Una gran mayoría de colombianos entraron esta semana en el debate de las empanadas, como consecuencia de una multa impuesta a un ciudadano por comprar una empanada y la persecución por parte de la Policía a los vendedores callejeros, a causa de una indebida aplicación del cuestionado Código de Policía.
Es claro que no entraré en este tema, como no sea para criticar a quienes se metieron en semejante estupidez con tanta vehemencia e indignación. La pérdida de sindéresis en el país no tiene límites. Ha de estar demente una nación que censura más la multa de la empanada que hablar y protestar en contra, por ejemplo, del asesinato de 47 policías en lo que va corrido del año. Tampoco los he visto protestando por los abusos sexuales contra los menores, que el año pasado, según Medicina Legal, superaron los 20.000. Ojalá en vez de protestar por la empanada se tomaran un tiempo para mirar cuántos niños se mueren al año por desnutrición. Tal vez los empanadólogos no se han dado cuenta de los atentados en contra del oleoducto Caño Limón-Coveñas, que han generado daños ambientales irreparables. Pero no, para ellos el tema es si la empanada se come o no con ají. Culmen de la estupidez y este.
Pero, claro está, insisto, por cuenta y riesgo de las redes, el tema “importante” es la multa y la venta de empanadas.
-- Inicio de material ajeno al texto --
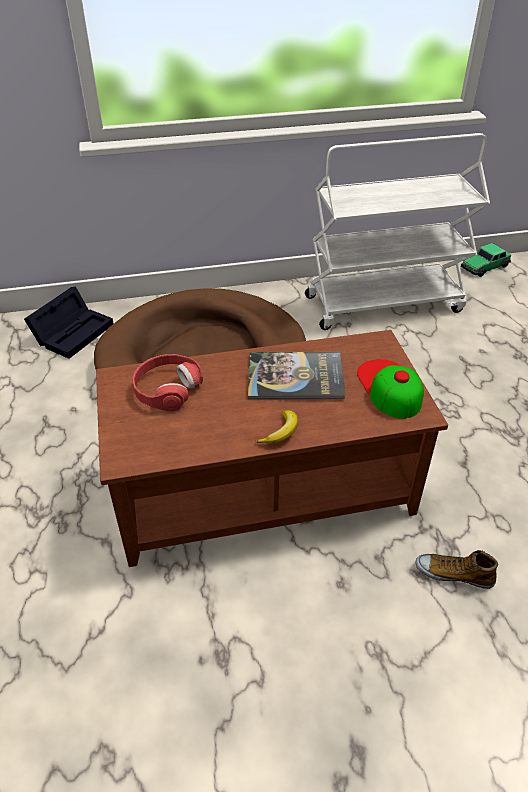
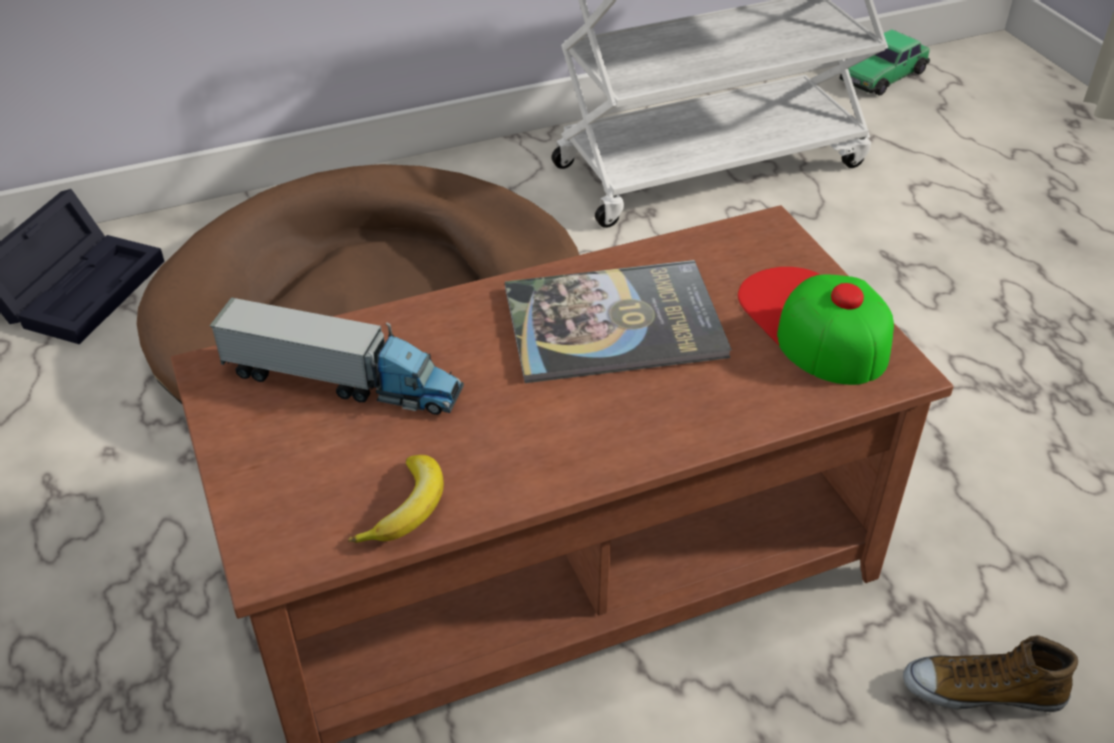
camera: 10 degrees left, 0 degrees up
red headphones [132,354,203,411] -> toy truck [210,297,464,415]
banana [255,410,298,444] -> banana moved to [348,455,444,543]

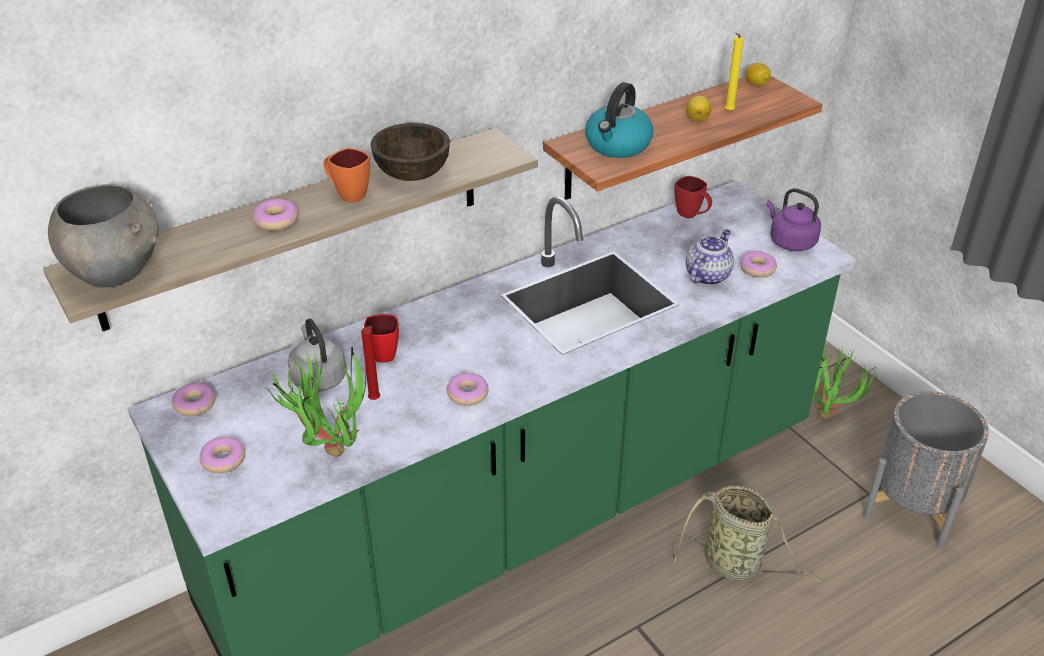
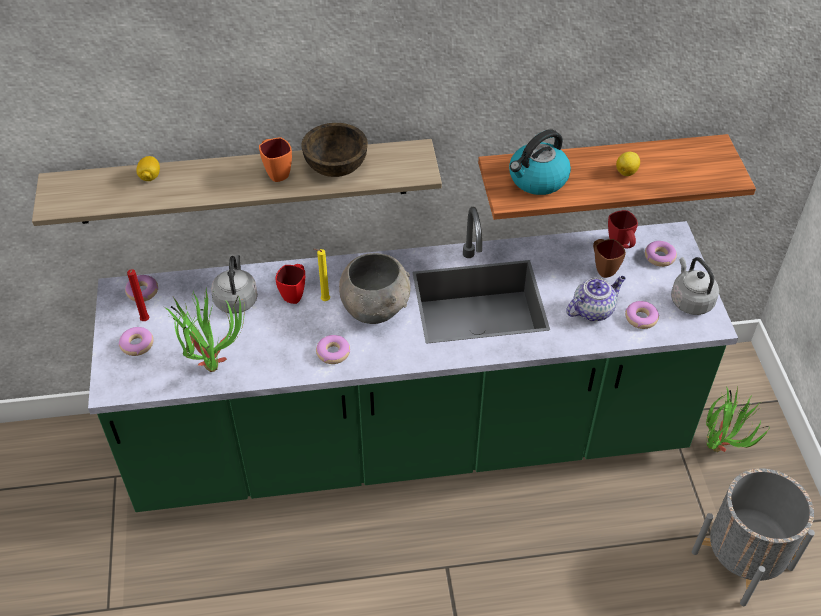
camera: 25 degrees right, 10 degrees up
grey bowl [48,184,159,288] -> grey bowl moved to [339,253,410,324]
donut [253,199,298,231] -> donut moved to [645,241,677,267]
red candle [361,326,380,400] -> red candle moved to [127,269,149,321]
basket [672,485,823,583] -> none
yellow candle [725,33,744,112] -> yellow candle moved to [314,249,330,301]
lemon [746,63,771,86] -> lemon moved to [136,156,160,181]
purple kettle [766,188,821,251] -> grey kettle [671,257,719,315]
none -> brown mug [593,239,626,278]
Eso, podríamos pensar, son las noticias del posconflicto. Antes y por décadas nos levantábamos a diario con noticias sobre la guerra. Hoy el tema central son las empanadas. No sé, confieso, si eso es bueno o malo, pero ciertamente la estupidez no tiene límites y la prueba de eso es lo que ha pasado. La semana pasada fue el vestido de la primera dama durante su visita a la Casa Blanca, esta semana la empanada y la siguiente será otra bobería parecida.
Realmente algunos han perdido completamente la lógica y las prioridades. Y, siendo cansón y repetitivo, cada vez me ratifico en que Twitter es una cloaca que le hace mucho daño a la sociedad.
Los tuiteros profesionales han entrado en tal grado de estupidez que empiezo a sentir lástima por ellos. Y al que le caiga el guante que se lo aguante. Como diría Suso el Paspi: el que entendió, entendió.
Seguramente como todos los graves problemas del país ya están solucionados, entonces lo mejor es hablar pendejadas o destrozar a las personas en las redes. Ese se volvió el deporte nacional en la redes. Qué vergüenza, pero bueno, es lo que hay.
Notícula. Aparecieron los permanentes enemigos del proceso de paz para pedirle al presidente que no sancione la ley estatutaria de la JEP, ya avalada por la Corte Constitucional. No lo digo por el fiscal, que ha advertido sobre cuatro artículos y con razón. Lo digo por el senador Uribe y su séquito de congresistas, por los guerreristas y, claro está, por los oportunistas. Creo en la sensatez del presidente de la república, Iván Duque, quien, no lo dudo, tomará la mejor decisión para los intereses del país.